Лопа нарезал сала и разлил по стаканчикам козельскую самогонку. Сало так заманчиво пахло, что даже стюардесса не отказалась от щедрого угощения и прихватила еще пару бутербродов летчикам.
* * *
Киев встретил их озабоченной беготней прохожих и звонкой лаянкой в магазинах на всех языках мира. Но все же город, как и прежде, в большинстве своем продолжал говорить на русском. Добравшись до железнодорожного вокзала, Скиф накупил там с десяток туристических карт, однако только на одной из них нашел крохотную точку — Белокоровичи, бывший стратегический объект Вооруженных Сил Советского Союза.
— Куда ты рвешься? — остужал его пыл Засечный. — В декабре в лесу темно уже в четыре часа дня. Черт еще мерил дорогу до этой деревни. А местные хохлы заложат тебя за полчаса своему участковому, будешь потом рассказывать, что ты в Чернобыльскую зону на зимнюю рыбалку собрался.
Из гостиницы «Братислава» позвонили Ворону.
— Слышь, дед, тут ни в одну гостиницу с собакой не пускают. Вот порядочки, — пожаловался в трубку Засечный. — Только в одном месте, в «Братиславе», и согласились нас взять на постой. Да и то только с разрешения директора гостиницы. Хоть и болгарин этот директор, но хороший человек. Христо Роглевым зовут его.
— Киньте вы этого пса.
— Нет, дед, мы тут с Христо покорешились, так он псу отдельный номер выделил.

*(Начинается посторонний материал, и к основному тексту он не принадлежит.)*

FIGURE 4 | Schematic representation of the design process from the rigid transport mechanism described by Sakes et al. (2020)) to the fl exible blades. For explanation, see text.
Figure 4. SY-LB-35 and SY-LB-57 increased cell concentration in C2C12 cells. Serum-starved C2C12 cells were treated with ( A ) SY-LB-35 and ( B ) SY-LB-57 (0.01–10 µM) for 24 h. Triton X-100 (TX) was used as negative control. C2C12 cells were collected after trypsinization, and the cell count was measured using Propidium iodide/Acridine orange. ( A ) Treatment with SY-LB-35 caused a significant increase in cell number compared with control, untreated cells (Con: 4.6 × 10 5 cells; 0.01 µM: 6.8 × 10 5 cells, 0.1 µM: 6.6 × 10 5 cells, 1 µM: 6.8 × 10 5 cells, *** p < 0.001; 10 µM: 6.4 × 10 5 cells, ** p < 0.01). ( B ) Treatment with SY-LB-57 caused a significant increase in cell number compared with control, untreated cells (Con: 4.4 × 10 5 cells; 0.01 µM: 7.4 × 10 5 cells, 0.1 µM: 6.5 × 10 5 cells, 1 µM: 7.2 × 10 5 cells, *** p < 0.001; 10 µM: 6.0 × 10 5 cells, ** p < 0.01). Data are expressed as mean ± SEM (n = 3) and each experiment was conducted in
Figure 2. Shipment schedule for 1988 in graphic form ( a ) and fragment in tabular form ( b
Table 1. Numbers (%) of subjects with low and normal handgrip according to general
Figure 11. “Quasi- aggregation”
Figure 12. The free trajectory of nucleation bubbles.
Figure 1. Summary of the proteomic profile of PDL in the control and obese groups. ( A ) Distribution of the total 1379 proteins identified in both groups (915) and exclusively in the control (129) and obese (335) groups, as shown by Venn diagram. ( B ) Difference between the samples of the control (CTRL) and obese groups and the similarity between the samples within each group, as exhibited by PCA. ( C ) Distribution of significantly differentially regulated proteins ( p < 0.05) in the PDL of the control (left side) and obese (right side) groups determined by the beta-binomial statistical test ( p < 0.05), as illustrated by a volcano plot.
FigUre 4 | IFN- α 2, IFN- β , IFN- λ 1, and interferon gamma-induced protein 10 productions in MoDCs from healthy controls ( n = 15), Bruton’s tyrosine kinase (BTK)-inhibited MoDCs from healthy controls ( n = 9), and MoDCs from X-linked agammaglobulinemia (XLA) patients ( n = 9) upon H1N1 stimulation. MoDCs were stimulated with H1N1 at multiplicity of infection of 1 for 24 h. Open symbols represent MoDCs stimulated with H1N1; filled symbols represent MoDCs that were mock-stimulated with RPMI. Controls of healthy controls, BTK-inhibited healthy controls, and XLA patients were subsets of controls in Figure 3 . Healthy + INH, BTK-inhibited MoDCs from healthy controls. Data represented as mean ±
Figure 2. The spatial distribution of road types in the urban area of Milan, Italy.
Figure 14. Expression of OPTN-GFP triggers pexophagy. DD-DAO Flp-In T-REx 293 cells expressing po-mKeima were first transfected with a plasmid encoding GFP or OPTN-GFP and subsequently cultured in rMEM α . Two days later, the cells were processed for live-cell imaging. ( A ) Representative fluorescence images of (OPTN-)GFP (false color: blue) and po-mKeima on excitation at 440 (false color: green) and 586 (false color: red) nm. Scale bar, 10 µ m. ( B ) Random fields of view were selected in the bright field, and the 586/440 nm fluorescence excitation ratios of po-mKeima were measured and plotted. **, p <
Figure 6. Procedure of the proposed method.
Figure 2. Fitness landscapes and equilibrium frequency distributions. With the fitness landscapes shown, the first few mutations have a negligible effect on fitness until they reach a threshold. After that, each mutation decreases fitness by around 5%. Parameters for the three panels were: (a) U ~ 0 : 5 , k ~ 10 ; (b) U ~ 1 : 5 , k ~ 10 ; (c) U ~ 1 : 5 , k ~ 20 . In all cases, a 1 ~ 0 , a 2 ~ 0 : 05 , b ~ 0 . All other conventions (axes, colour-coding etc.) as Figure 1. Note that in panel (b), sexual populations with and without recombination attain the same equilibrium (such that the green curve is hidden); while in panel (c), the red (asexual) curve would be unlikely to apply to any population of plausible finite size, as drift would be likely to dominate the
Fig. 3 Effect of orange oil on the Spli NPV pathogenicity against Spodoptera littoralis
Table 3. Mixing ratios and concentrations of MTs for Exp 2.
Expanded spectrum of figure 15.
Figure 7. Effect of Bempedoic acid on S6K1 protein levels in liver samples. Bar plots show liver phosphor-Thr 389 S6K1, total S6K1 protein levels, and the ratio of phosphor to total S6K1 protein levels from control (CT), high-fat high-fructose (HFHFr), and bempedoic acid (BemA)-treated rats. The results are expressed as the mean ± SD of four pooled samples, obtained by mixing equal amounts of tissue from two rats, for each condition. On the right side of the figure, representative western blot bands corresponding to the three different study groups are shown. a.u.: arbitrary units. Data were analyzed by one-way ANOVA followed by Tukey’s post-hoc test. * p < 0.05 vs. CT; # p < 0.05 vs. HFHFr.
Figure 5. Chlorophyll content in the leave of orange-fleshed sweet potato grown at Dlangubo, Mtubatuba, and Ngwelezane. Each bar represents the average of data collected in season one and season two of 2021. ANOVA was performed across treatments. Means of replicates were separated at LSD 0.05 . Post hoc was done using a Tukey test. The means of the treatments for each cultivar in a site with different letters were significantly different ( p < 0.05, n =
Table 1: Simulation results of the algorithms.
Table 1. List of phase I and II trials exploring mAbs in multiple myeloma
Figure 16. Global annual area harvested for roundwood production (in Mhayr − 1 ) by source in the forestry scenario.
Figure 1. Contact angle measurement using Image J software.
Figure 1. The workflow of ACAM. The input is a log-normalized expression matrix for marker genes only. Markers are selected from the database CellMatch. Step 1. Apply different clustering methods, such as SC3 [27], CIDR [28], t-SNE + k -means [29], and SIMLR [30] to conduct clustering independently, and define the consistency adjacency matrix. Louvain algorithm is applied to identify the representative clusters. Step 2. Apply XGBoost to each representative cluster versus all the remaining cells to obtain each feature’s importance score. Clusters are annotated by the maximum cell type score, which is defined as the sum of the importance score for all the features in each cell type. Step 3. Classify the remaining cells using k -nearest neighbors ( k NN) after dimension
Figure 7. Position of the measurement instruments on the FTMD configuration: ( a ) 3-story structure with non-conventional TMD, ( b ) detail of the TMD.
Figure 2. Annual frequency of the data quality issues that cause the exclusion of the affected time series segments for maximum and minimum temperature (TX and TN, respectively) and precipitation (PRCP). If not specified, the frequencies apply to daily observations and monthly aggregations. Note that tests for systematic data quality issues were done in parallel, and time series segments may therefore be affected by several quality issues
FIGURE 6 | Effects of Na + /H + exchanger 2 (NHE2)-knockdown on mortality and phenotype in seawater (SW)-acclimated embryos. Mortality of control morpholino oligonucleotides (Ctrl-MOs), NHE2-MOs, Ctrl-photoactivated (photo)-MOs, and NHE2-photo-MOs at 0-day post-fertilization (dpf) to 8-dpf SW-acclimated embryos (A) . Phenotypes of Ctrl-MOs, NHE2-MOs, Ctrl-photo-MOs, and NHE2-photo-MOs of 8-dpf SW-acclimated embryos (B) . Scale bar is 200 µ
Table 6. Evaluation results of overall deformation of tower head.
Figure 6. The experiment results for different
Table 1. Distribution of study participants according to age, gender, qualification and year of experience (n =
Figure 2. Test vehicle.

— Ну дай бог ему здоровья. Но в гостинице не задерживайтесь. Мои знакомцы вывели меня на одну информационную фирму, которая радиолюбителей обслуживает строго конфиденциально и за великие гроши. Они посадили все переговоры Мучника по вертушке на магнитофон. Заодно согласились послушать и Гену. Ну, ты понял какого… Того, что из органов. Ждите моего звонка. Я думал, вы вернетесь в Москву из Калуги и мы все по-человечески обсудим. Всем за сорок, а ума — сена ворох… Я вам скоро позвоню и дам адреса. Ночь в гостинице перекантуйтесь, а утром сваливайте.
Ворон обещал позвонить через полчаса и обещание сдержал. Дал несколько адресов своих лагерных дружков.
— Держи в узде Засечного, когда с моими корешами разговаривать будет, — сказал он Скифу.
— Его удержишь.
— Главное — к телкам пахановским не клейтесь и не пейте, как насосы.
— Мы в Киеве в бойскауты записались, — сказал Скиф. — Украинским бойскаутам пить не положено.
— А теперь слушай главную новость. Мучнику было уже несколько звонков от похитителей. Два из Киева, три из Житомира. В Фастове мои киевские кореша чуть не схлестнулись с какими-то московскими гастролерами, у которых в машине спали маленькая пацанка и взрослая баба. К утру мальчики Сидора Тихого вам нужную информацию, уверен, еще подкинут. Не верь бабкам-гадалкам, а прислушивайся к местной блатоте, те на земле обеими ногами стоят, а не в облаках летают.
После такого инструктажа на душе повеселело.
На следующий день горе-рейнджеры, сменив Дарницу на Подол, устроились на квартире, больше напоминавшей притон. Хозяин в одной майке и трусах по колено щеголял своими живописными наколками по всему телу. Веселые ребятишки окружали Сидора Тихого. Пили, как в прорву, но больше подливали гостям.
Засечный только отдувался и вытирал губы. Сразу было видно, что тут его больше всего уважали за шрам. Скифа же единодушно принимали за кавказца. Каждый норовил рассказать, какие великие проекты они проворачивали на Кавказе и какие Леваны и Гиви их брали в долю. Скиф не стал их разубеждать.